[[ Input, beginning ]]

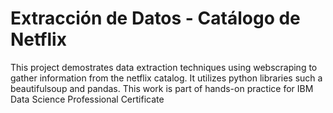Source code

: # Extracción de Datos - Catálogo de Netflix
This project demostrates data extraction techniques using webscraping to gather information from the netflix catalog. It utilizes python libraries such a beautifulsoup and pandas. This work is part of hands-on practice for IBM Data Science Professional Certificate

[[ Input, end ]]
[[ Input, beginning ]]

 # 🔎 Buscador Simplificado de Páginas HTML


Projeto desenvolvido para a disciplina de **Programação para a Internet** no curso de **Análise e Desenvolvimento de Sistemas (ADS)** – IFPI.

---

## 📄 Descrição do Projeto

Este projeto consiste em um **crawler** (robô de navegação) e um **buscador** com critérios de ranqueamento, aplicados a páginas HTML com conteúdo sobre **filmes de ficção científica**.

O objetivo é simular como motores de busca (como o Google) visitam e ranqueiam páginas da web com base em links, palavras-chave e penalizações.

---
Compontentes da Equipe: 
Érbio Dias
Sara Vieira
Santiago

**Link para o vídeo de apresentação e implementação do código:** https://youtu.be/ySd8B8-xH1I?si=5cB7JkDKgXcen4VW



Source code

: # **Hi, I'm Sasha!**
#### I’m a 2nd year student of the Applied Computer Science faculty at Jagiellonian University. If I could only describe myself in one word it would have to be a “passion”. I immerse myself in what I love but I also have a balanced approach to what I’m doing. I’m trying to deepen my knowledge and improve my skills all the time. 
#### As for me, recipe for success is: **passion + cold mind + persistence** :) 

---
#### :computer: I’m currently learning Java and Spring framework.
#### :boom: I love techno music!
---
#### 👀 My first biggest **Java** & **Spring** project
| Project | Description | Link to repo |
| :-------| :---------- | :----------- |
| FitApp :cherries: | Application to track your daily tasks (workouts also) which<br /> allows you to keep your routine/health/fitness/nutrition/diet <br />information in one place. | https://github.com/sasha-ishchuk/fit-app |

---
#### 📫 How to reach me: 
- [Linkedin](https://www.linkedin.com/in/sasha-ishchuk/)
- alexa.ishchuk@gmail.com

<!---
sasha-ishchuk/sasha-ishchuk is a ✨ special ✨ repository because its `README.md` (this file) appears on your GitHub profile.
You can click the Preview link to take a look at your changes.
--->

[[ Input, end ]]

#### Task to carry out
Give back the stretch from the line containing "Catálogo de Netflix" through the line containing "This project demostrates" with "webscraping" renamed to "web crawling" and everything else left unchanged.

#### Answer box
: # Extracción de Datos - Catálogo de Netflix
This project demostrates data extraction techniques using web crawling to gather information from the netflix catalog. It utilizes python libraries such a beautifulsoup and pandas. This work is part of hands-on practice for IBM Data Science Professional Certificate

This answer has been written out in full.